Disco & Boogie from Brazil vol. 1
Horse Meat Disco presents

En 2010, dans un documentaire intitulé De Jean-Claude à Van Damme, le Bruxellois troquait son costume de distributeur de bourre-pifs pour celui d’apprenti prophète : « Moi, j’adore l’eau, mais dans 20 ou 30 ans, il n’y en aura plus. » Si la problématique de la disponibilité de l’eau est plus aiguë que jamais en 2025, on peut raisonnablement penser que les dix prochaines années invalideront sa théorie. Par contre, si JCVD avait remplacé ‘eau’ par ‘curateur’, il aurait été dans le bon.
C’est le SNEP, le Syndicat National de l'Edition Phonographique, qui l’a révélé : pour la première fois en France, le streaming a détrôné la radio comme premier mode d’écoute de la musique, toutes générations confondues. Autrement dit, une majorité de Français·es a cédé à l’illusion de l’offre musicale illimitée – en réalité torpillée par un algorithme qui a pour seul et unique but de nous faire découvrir de nouvelles choses certes, mais dans le confort de nos certitudes. Donc à moins d’un revirement spectaculaire, la curation est une activité qui n’a plus vocation à être effectuée par un être humain – ou par une poignée d’élus, tout au plus.
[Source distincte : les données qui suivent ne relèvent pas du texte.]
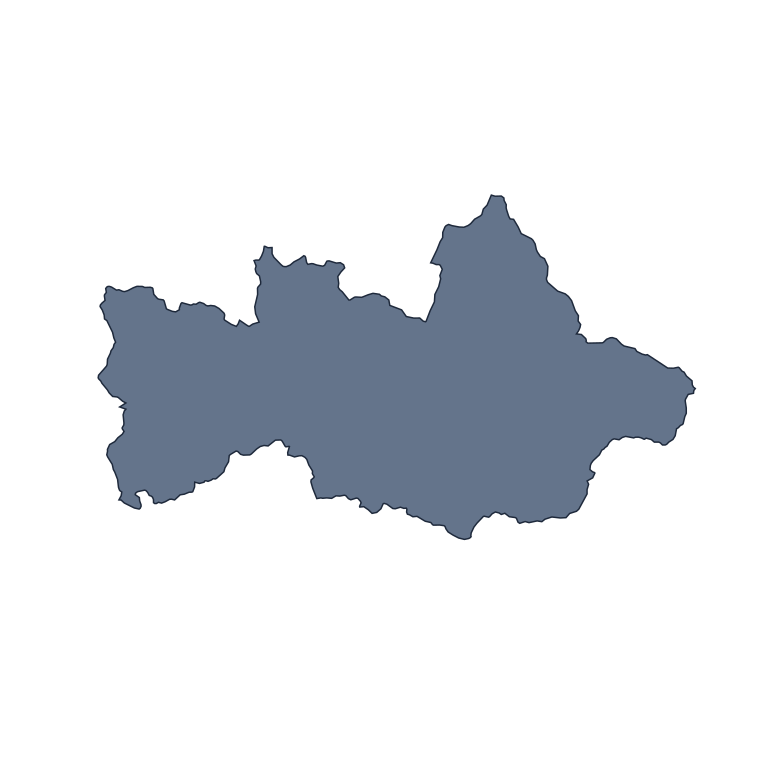 outline of Na Ri, Bắc Kạn, Vietnam, rotated 69°
{"feature_id": "81297802B30321615980530", "entity_name": "Na Ri", "entity_type": "district", "adm_level": 2, "iso_a3": "VNM", "parent_name": "Vietnam", "parent_adm1": "Bắc Kạn", "projection": "orthographic", "projection_center": [106.134, 22.162], "detail": "fine", "context": "isolated", "style": "filled", "palette": "slate", "viewbox_px": 768, "rotation_deg": 69, "n_neighbors": 0, "source": "geoboundaries", "source_scale": "gbopen_adm2", "svg_char_len": 6162}
<svg xmlns="http://www.w3.org/2000/svg" viewBox="0 0 768 768"><g transform="rotate(69 384 384)"><path d="M216.5,439.6L215.2,443.5L212.7,445.9L212.6,446.5L216.9,449.0L220.6,452.4L223.3,455.7L223.4,456.7L222.4,459.1L222.2,461.1L228.0,461.1L230.5,463.0L233.2,463.4L235.3,463.3L238.4,461.6L244.4,462.5L246.5,463.4L248.4,467.0L249.3,467.8L255.1,469.9L265.6,477.0L272.4,478.7L281.5,478.4L281.0,485.1L281.9,489.0L281.7,489.6L279.8,491.1L272.7,496.0L275.6,498.6L277.3,501.2L273.6,505.2L267.2,509.9L266.0,510.0L262.7,508.1L261.7,507.9L260.4,508.0L254.3,511.0L250.5,514.1L248.6,517.6L248.0,520.5L246.8,522.0L244.3,523.5L241.7,526.6L241.6,528.0L242.2,530.8L241.0,533.3L241.3,535.1L240.9,536.5L235.7,543.5L236.1,544.7L239.8,547.9L241.3,548.4L242.0,552.6L240.3,555.6L236.8,559.4L235.8,560.2L227.6,559.5L226.3,560.0L224.1,563.9L223.1,564.8L217.8,566.8L212.1,565.6L211.3,565.8L210.0,567.4L208.1,572.8L206.4,574.5L204.3,579.6L204.3,583.6L205.0,589.6L204.8,593.0L203.9,594.7L201.0,597.7L200.5,600.1L195.9,603.6L194.5,605.3L194.0,606.6L194.1,607.9L195.1,609.6L199.0,610.4L200.5,612.9L201.5,613.5L206.0,614.5L207.5,618.6L208.7,620.6L210.0,621.3L214.0,620.5L219.2,620.5L223.1,621.6L225.5,620.0L238.4,618.9L244.2,619.7L248.8,619.6L250.2,621.8L253.0,623.7L255.2,627.0L257.2,628.4L261.7,633.2L266.5,635.4L267.9,636.7L273.5,647.3L275.7,648.6L276.8,648.6L279.9,647.3L282.1,647.1L290.5,644.3L293.7,643.8L298.4,641.8L300.4,637.9L301.4,636.9L306.4,634.2L309.2,631.8L310.7,639.0L315.0,634.0L316.2,636.2L319.3,638.6L327.3,640.8L329.1,641.7L331.0,644.1L331.9,644.4L335.1,643.7L337.1,646.3L338.8,651.7L341.3,656.0L342.2,661.8L345.9,665.6L347.7,666.2L350.8,668.2L353.2,668.1L361.6,666.5L366.8,667.3L369.8,666.9L377.6,666.9L385.3,668.9L388.0,669.0L389.1,668.7L390.8,667.5L394.1,669.4L397.2,673.0L398.2,671.0L402.0,669.1L410.3,661.5L413.0,657.4L412.6,656.1L411.1,654.6L409.6,654.1L405.6,654.0L402.3,653.1L398.2,655.9L396.9,655.1L396.2,652.7L397.3,645.5L398.2,644.4L400.5,643.5L403.9,643.1L405.3,641.4L406.7,640.7L409.2,640.6L412.2,641.7L413.5,640.8L414.0,639.3L413.6,637.0L415.5,634.3L415.5,630.4L414.8,625.5L415.4,623.6L417.2,621.0L414.4,614.0L415.3,609.9L415.2,604.7L416.1,602.1L416.0,601.1L412.2,597.7L407.8,595.9L410.7,591.9L411.2,587.2L410.3,586.0L410.5,584.9L411.8,583.2L411.8,579.8L411.2,577.5L412.2,575.5L412.1,574.2L408.5,564.9L405.4,562.6L400.9,557.0L395.3,554.1L394.7,552.4L393.6,546.1L394.6,544.7L398.2,543.1L400.0,540.8L402.1,534.7L401.8,532.9L399.0,526.1L398.0,521.9L398.4,518.0L400.3,514.4L397.5,505.5L399.2,500.6L400.1,499.8L401.7,499.4L406.8,498.6L407.5,498.1L408.2,495.0L408.5,494.7L413.5,498.5L415.9,499.2L416.6,497.6L420.0,493.7L420.7,488.8L421.5,486.3L424.1,484.1L426.7,483.1L432.7,483.2L439.6,481.9L442.0,483.0L445.6,482.4L446.3,483.1L447.4,486.4L449.2,487.3L455.8,487.9L466.9,487.8L467.7,483.8L468.7,482.2L469.8,478.3L472.0,473.8L471.2,468.9L472.8,465.4L473.6,460.9L474.5,459.7L478.3,458.3L480.2,456.5L480.6,450.7L481.5,449.3L485.1,448.0L486.8,448.0L489.4,450.6L490.2,450.7L491.3,446.8L495.8,443.7L500.5,441.5L501.3,436.8L499.4,431.6L495.5,427.7L495.5,426.7L497.2,424.4L503.4,420.4L504.5,418.2L504.9,412.8L507.2,410.1L507.9,407.7L509.1,407.5L511.6,408.8L513.9,408.8L515.2,407.1L518.3,404.6L519.4,400.6L526.9,394.7L530.1,389.9L532.7,389.1L533.5,388.4L535.6,382.6L537.8,378.7L538.8,378.1L541.4,378.1L545.1,377.2L549.8,373.7L554.5,369.5L557.9,364.6L558.6,360.3L558.3,358.3L557.7,357.4L556.8,357.3L554.3,356.0L549.8,351.3L547.3,347.2L543.3,338.8L543.3,337.9L545.8,334.1L545.7,333.0L543.9,329.5L543.4,325.9L545.7,322.7L547.8,321.3L548.0,317.5L552.8,314.6L555.8,309.2L556.9,308.5L561.1,308.4L562.7,307.2L563.0,301.5L565.4,298.3L566.7,290.1L569.1,286.0L567.9,282.1L568.3,275.0L572.2,267.5L574.0,262.0L571.4,257.1L571.8,249.9L570.7,247.0L559.4,233.8L555.4,232.3L550.9,228.9L547.3,229.1L546.4,222.8L542.8,219.1L542.2,219.1L540.7,220.8L537.7,222.4L534.1,220.6L532.3,219.0L530.5,216.2L527.3,208.3L523.8,204.4L523.4,201.9L522.5,200.4L522.0,198.1L519.2,194.6L517.7,190.7L517.7,188.8L520.3,184.5L519.3,180.7L519.5,177.2L523.8,170.2L523.8,168.3L524.8,165.5L526.5,163.1L528.6,161.2L528.9,160.5L528.5,158.7L531.7,154.3L535.1,152.5L536.7,148.3L538.0,147.1L540.7,145.9L541.7,143.3L541.6,141.7L540.3,138.9L539.3,134.1L536.7,130.7L530.6,126.9L530.3,124.9L528.9,122.1L528.8,120.0L528.3,119.0L522.3,114.9L519.7,112.3L514.7,110.4L507.5,108.8L506.2,107.9L502.7,103.7L503.6,98.4L501.1,97.1L499.8,95.0L497.9,96.2L495.3,96.5L491.4,95.3L485.0,98.8L480.5,99.6L478.9,101.1L474.6,102.6L473.8,103.3L473.0,108.1L470.8,113.4L451.0,127.6L450.7,129.4L448.6,132.3L444.2,136.3L440.9,137.0L434.6,146.2L432.0,148.0L425.1,150.9L422.5,154.2L421.9,156.3L422.0,160.2L423.8,164.3L423.8,165.5L418.9,179.1L417.0,180.2L415.6,179.5L413.9,179.4L408.5,182.0L406.2,186.4L404.0,183.2L401.4,180.7L398.9,179.1L394.8,180.2L389.9,178.0L384.2,179.2L373.4,179.0L368.3,180.5L364.8,182.5L359.5,188.6L347.8,194.8L344.9,194.9L343.2,194.3L341.0,192.5L332.8,188.8L324.5,189.3L321.0,192.3L315.7,193.5L313.1,193.6L307.4,192.7L303.2,193.4L301.2,194.3L292.8,202.0L285.4,202.5L276.7,204.0L275.1,207.1L272.2,207.5L265.1,207.1L263.2,206.8L260.4,205.6L255.7,206.1L253.3,205.4L250.6,207.1L248.5,213.0L246.1,216.1L254.0,223.7L256.3,228.6L260.8,231.9L261.6,233.6L262.6,240.3L265.4,245.7L266.2,248.7L266.3,253.2L264.4,257.5L260.5,263.8L258.2,266.5L258.4,269.2L259.3,270.9L263.5,274.8L268.4,276.8L271.3,280.6L277.6,286.4L287.6,297.0L288.7,295.1L291.2,292.5L292.3,289.7L293.3,289.0L297.8,288.5L302.8,293.0L306.1,293.4L312.8,298.1L318.6,304.4L325.4,307.5L332.2,314.7L340.4,322.1L340.8,322.8L339.5,324.8L335.2,327.0L333.2,332.5L329.0,339.0L321.1,341.0L312.7,350.4L307.3,349.4L302.9,352.0L300.8,355.0L298.6,356.1L295.4,361.8L295.0,366.9L295.1,373.7L292.6,379.3L292.4,380.6L293.4,385.6L293.0,386.7L283.0,389.9L279.9,391.6L277.3,392.1L273.8,390.2L267.1,388.6L264.0,384.1L261.5,379.1L258.2,379.0L255.1,381.3L254.0,385.2L249.4,391.1L248.9,392.8L248.9,393.4L251.9,396.9L252.1,398.9L248.8,404.2L246.3,407.1L245.6,408.6L245.0,412.2L242.9,412.7L237.7,411.8L236.5,411.9L235.5,412.9L237.0,418.1L237.7,424.3L239.3,428.9L239.4,433.2L238.5,435.3L237.7,436.3L235.2,437.6L226.3,441.4L222.3,441.8L216.5,439.6Z" fill="#64748b" stroke="#1e293b" stroke-width="1.5"/></g></svg>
On se demande de fait s’il y aura encore de la place pour une compilation comme celle-ci, qui a mis 13 longues années à se concrétiser et qui trouve son origine dans un voyage au Brésil en 2003 effectué par Luke Howard du collectif de DJ londoniens Horse Meat Disco, marquant le début de son histoire d’amour pour le pays et sa musique. Neuf ans plus tard, Luke Howard est invité au QG du formidable label Mr. Bongo à Brighton pour une session d'écoute de ses morceaux brésiliens préférés. Ce jour-là, l’idée d’une compilation se fait jour, mais de nombreux retards dans l'obtention des licences et la sortie d'autres compilations estampillées HMD (de grâce, écoutez leur contribution à la série Back to Mine) ont fait que le projet est resté dans les cartons pendant de longues années.
À dire vrai, cette chronique se veut moins l’éloge de son contenu que de l’acte qui préside à son élaboration. Car avant même d’appuyer sur play, vu le label et vu le curateur, on n’a jamais eu le moindre doute sur la qualité exceptionnelle de la came. Invoquant tous les mots magiques qui attirent l’amateur de ce genre de compilations (« rare groove »… « disco »… « boogie »… « aor »), convoquant un esprit de la fête indissociable de la doxa carioca (et du travail de Horse Meat Disco), Horse Meat Disco Presents Disco & Boogie from Brazil vol. 1 ne perd pas un instant pour atteindre son objectif : enfiler les perles avec un soin remarquable et une aisance qui ne doit pas nous faire oublier le méticuleux travail de curation effectué par Luke Howard.
Bien évidemment, à la lecture du tracklisting, on peut faire illusion auprès du commun des mortels en dissertant sur l’importance de la paire Robson Jorge / Lincoln Olivetti pour la musique brésilienne des années 80, ou encore en claironnant combien Jorgé Ben Jor doit être découvert de toute urgence. La vérité, c’est qu’on ne peut prétendre y connaitre quoi que ce soit au disco et au boogie brésiliens à moins d’en avoir fait son métier. Alors on arrête un instant de se prendre pour ce que l’on n’est pas, et on se laisse masser la nuque par ces titres qui, non contents d’exister individuellement, ont été aussi compilés pour la plupart dans un mix qui fait véritablement honneur au travail de Luke Howard.